I've used this strategy several times and it's astonishingly rewarding. It's amazing how you can get good results simply by being tenacious. In fact, I got my grantwriting breaks by just continuing to show up at a nonprofit I had worked for in a different capacity and being so helpful and flexible that I was essentially working for free. Then when a job came up, I was the first one they thought of.
Optimism, competence, generosity, friendliness and persistence - those qualities pay off in every way.
Anyway, the offer was from one of the board members at Sunday's meeting. He's a physician who's starting a daycare for developmentally disabled toddlers, and he wanted me to be the Center's Director!!
A proper job with a steady salary, a title, an office and benefits. Helping families and their children. I'm so in with his vision. The way to help people stay out of prison is to invest in children's healthy development.
Based on my resume and that meeting, he thought I would be ideal. And in many ways, I would. He doesn't even know that because I've spent the last 3 and 1/2 years tutoring one of my best friends through her early childhood education classes, I've basically done the whole ECE program myself, as far as knowledge goes.

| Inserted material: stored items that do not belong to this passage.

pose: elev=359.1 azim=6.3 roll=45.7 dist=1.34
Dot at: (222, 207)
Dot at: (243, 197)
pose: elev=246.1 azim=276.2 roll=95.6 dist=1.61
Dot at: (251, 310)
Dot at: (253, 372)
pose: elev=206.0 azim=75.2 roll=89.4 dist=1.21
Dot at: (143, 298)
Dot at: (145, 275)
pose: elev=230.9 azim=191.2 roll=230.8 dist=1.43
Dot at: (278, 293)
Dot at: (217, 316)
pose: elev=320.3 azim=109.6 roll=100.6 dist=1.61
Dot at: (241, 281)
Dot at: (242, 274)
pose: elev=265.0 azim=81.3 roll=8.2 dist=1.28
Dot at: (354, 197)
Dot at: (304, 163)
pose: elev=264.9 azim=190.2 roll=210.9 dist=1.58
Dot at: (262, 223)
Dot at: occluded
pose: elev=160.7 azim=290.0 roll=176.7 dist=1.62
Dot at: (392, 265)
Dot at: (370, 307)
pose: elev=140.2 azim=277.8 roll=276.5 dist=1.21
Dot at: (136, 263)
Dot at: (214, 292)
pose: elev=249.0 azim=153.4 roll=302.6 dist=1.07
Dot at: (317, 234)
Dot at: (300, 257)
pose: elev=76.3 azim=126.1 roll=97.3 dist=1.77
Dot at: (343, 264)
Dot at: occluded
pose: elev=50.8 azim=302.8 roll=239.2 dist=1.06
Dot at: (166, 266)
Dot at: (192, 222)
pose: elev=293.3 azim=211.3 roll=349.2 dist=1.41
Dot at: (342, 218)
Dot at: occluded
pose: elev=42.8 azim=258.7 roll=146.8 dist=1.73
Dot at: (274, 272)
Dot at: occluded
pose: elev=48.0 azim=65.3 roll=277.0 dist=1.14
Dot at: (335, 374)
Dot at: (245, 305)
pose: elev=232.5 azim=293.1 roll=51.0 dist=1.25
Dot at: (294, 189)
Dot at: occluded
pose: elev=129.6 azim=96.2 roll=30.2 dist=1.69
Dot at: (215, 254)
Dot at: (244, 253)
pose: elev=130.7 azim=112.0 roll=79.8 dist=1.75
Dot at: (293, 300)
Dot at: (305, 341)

But I already have a proper job, just of a different sort.
It was with real regret that I turned the offer down. Because I had been completely upfront when we met, he accepted my reasons. But he still retained me to do some grant research for him, finding out how to get some city and county funding. And he left open the possibility of working in an administrative capacity only in the future, which might be workable. It would be rewarding to help put together curricula and interventions for children and families in need.
Hmm... see. A whole new career for the next five decades.